Of course, even that dreary old steady-state ideal now seems preferable to what replaced it for many in the laissez faire dystopia that followed it, after the decline of labor and the old industrial economy. What people got was anxious, nomadic insecurity, a climate of persistent threat of being wiped out, the ceaseless exploitation and commodification of human life and a degrading, artless social environment of vulgar, omnipresent commercial speech.
Some would prefer a system in which we are all members of a sort of national labor union. Our jobs may change, our companies may change. But the basic components of our economic security would move with us, along with our work records and seniority, a steady income during periods of unemployment, and continued opportunities for education and training. This would be more than just a safety net, but an entirely different system for organizing our working lives in which every private firm has to deal with a "single seller" for labor, but in which firms can also operate more efficiently in other ways by being freed from the chores of handling their employees' retirement accounts, health care, etc.
And let's do something about putting commerce and commercial speech back in their social place. Most civilized societies have the good sense to locate the bazaar in only one part of the city. But our public sphere in the United States is entirely drenched in and polluted by the norms and messages of the bazaar. There are fewer and fewer places where one can go to find peace and repose; find human relationships that are not commercial partnerships and networks; and escape from the unending obscenity, vulgarity and titillating assaults on the senses and desire of market economies run amok.

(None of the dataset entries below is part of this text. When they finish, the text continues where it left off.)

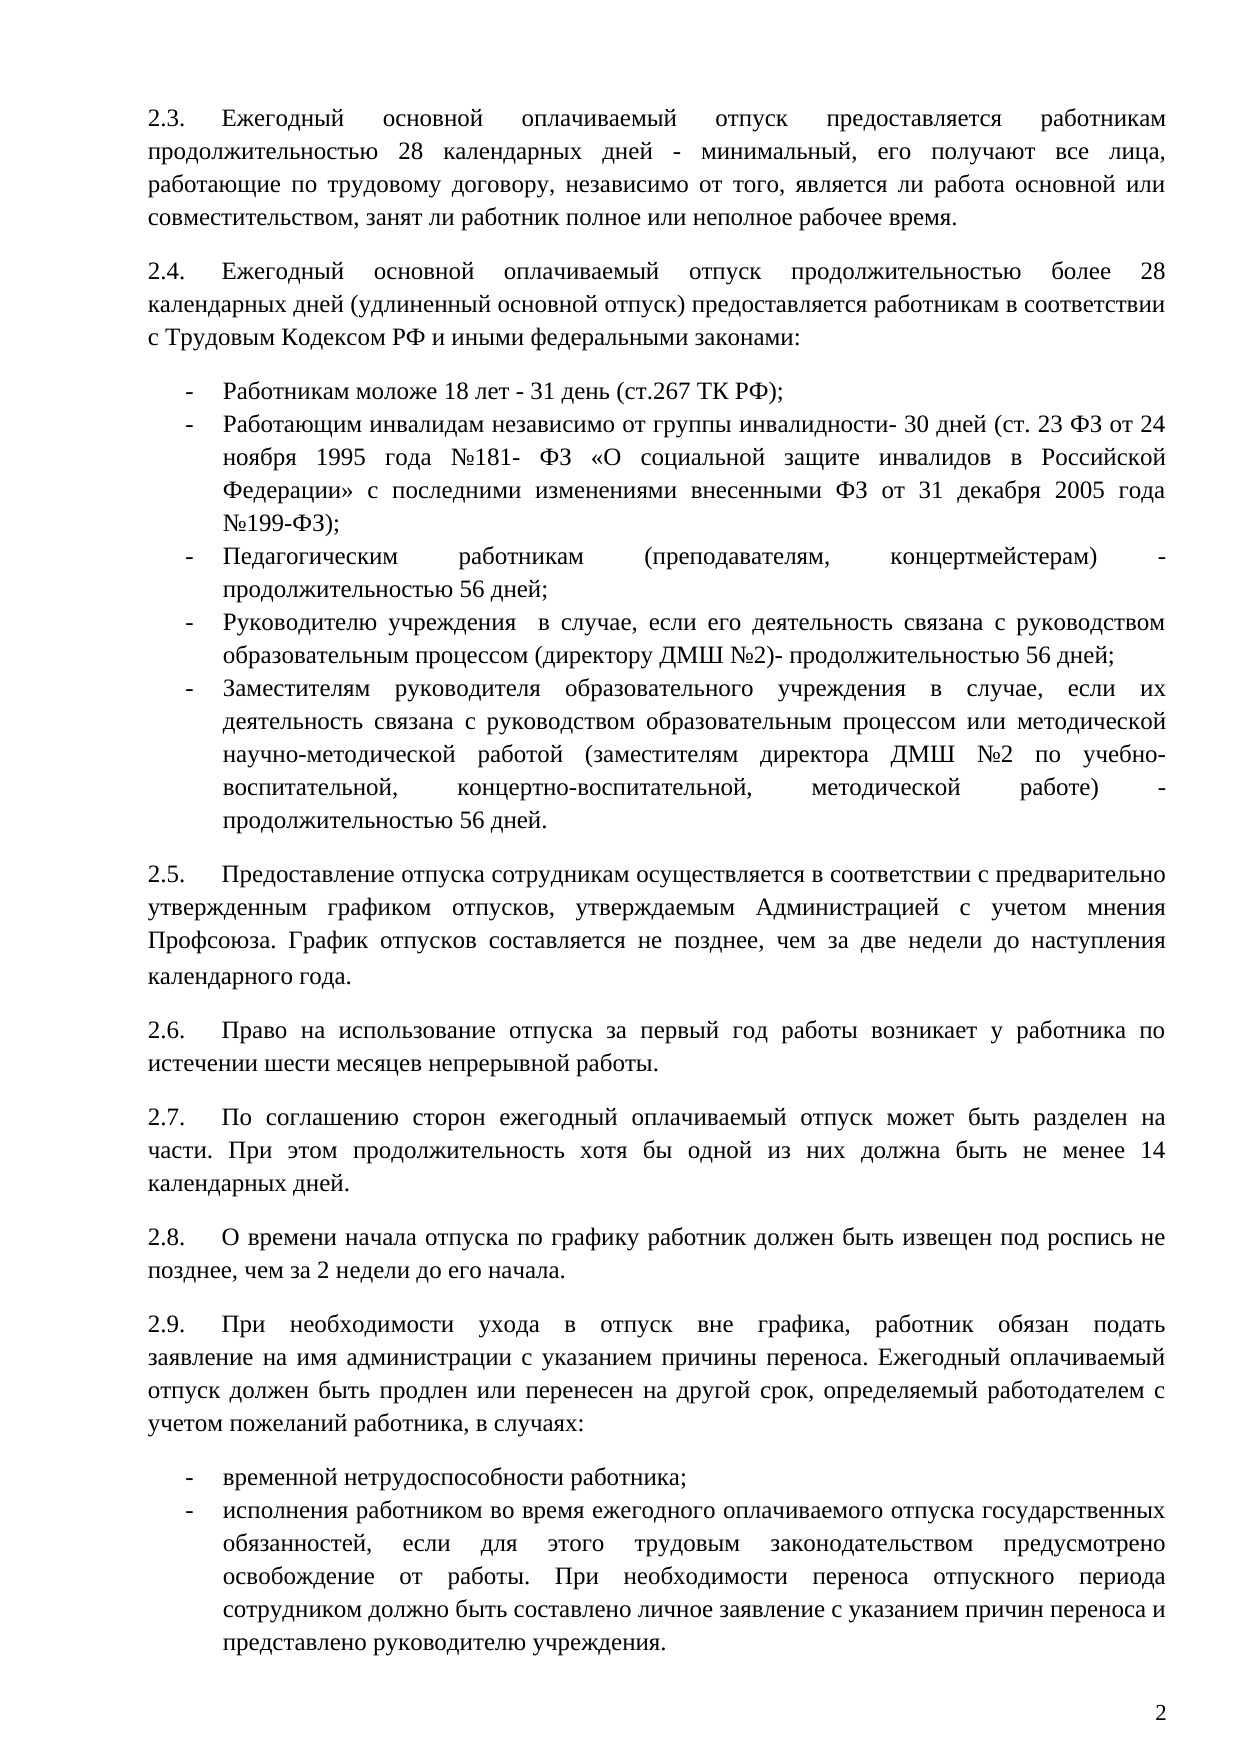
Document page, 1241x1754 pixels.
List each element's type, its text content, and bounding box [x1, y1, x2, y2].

list Работникам моложе 18 лет - 31 день (ст.267 ТК РФ); [185, 376, 1167, 405]
text 2.7. По соглашению сторон ежегодный оплачиваемый отпуск может быть разделен на части. При этом продолжительность хотя бы одной из них должна быть не менее 14 календарных дней. [148, 1102, 1167, 1197]
list Руководителю учреждения в случае, если его деятельность связана с руководством образовательным процессом (директору ДМШ №2)- продолжительностью 56 дней; [185, 607, 1167, 669]
text 2.8. О времени начала отпуска по графику работник должен быть извещен под роспись не позднее, чем за 2 недели до его начала. [148, 1222, 1167, 1284]
list временной нетрудоспособности работника; [185, 1462, 1167, 1491]
list исполнения работником во время ежегодного оплачиваемого отпуска государственных обязанностей, если для этого трудовым законодательством предусмотрено освобождение от работы. При необходимости переноса отпускного периода сотрудником должно быть составлено личное заявление с указанием причин переноса и представлено руководителю учреждения. [185, 1495, 1167, 1656]
text 2.9. При необходимости ухода в отпуск вне графика, работник обязан подать заявление на имя администрации с указанием причины переноса. Ежегодный оплачиваемый отпуск должен быть продлен или перенесен на другой срок, определяемый работодателем с учетом пожеланий работника, в случаях: [148, 1309, 1167, 1437]
text 2.4. Ежегодный основной оплачиваемый отпуск продолжительностью более 28 календарных дней (удлиненный основной отпуск) предоставляется работникам в соответствии с Трудовым Кодексом РФ и иными федеральными законами: [148, 256, 1167, 351]
text 2.6. Право на использование отпуска за первый год работы возникает у работника по истечении шести месяцев непрерывной работы. [148, 1015, 1167, 1077]
list Педагогическим работникам (преподавателям, концертмейстерам) - продолжительностью 56 дней; [185, 541, 1167, 603]
text 2.5. Предоставление отпуска сотрудникам осуществляется в соответствии с предварительно утвержденным графиком отпусков, утверждаемым Администрацией с учетом мнения Профсоюза. График отпусков составляется не позднее, чем за две недели до наступления календарного года. [148, 859, 1167, 990]
list Заместителям руководителя образовательного учреждения в случае, если их деятельность связана с руководством образовательным процессом или методической научно-методической работой (заместителям директора ДМШ №2 по учебно-воспитательной, концертно-воспитательной, методической работе) - продолжительностью 56 дней. [185, 673, 1167, 834]
list Работающим инвалидам независимо от группы инвалидности- 30 дней (ст. 23 ФЗ от 24 ноября 1995 года №181- ФЗ «О социальной защите инвалидов в Российской Федерации» с последними изменениями внесенными ФЗ от 31 декабря 2005 года №199-ФЗ); [185, 409, 1167, 537]
text 2.3. Ежегодный основной оплачиваемый отпуск предоставляется работникам продолжительностью 28 календарных дней - минимальный, его получают все лица, работающие по трудовому договору, независимо от того, является ли работа основной или совместительством, занят ли работник полное или неполное рабочее время. [148, 103, 1167, 231]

July 14, 2009 11:38 AM | Reply | Permalink
One point about so-called "Free markets." Oliver E. Williamson and the Transaction cost school of economics have pretty clearly demonstrated that you can have either free, competitive markets or you can have large centralized organizations that make allocation decisions in their hierarchies at much lower cost but with much less information. The loss of information means a lack of responsiveness to changed conditions or to the needs of the customers.
The clear result is that you can get lower total cost per unit of product by consolidating industries and removing the high information acquisition costs caused by free competition. You lose the innovative ability to respond to the needs of the customer in exchange for lower costs. That's where the financial industry is now. It is removing itself from any semblance of a free market responsive to its customers and to the society in which it is embedded.
July 14, 2009 11:39 AM | Reply | Permalink
People really have to stop even talking of 'free' markets in relation to the more recent financial setup. Once the government is involved in enforcing contracts, they choose what contracts to enforce. They've chosen to enforce contracts that amount to frauds and cons. That is not even freedom to rob people. It is government collusion in robbery.
A truly free market is the Congo blood-diamond 'market' or the Mexican drug 'market'. Once we have bankers shooting each other in the street, we can talk of free markets. What we have is government-sponsored financial mafia.
July 14, 2009 12:18 PM | Reply | Permalink
"Free" markets is certainly a misnomer. I have used it as shorthand for "an economic policy that places business ahead of government." Certainly your use of mafia is accurate. This "thing of ours" backed by the apparatus of government is a Very Bad Thing.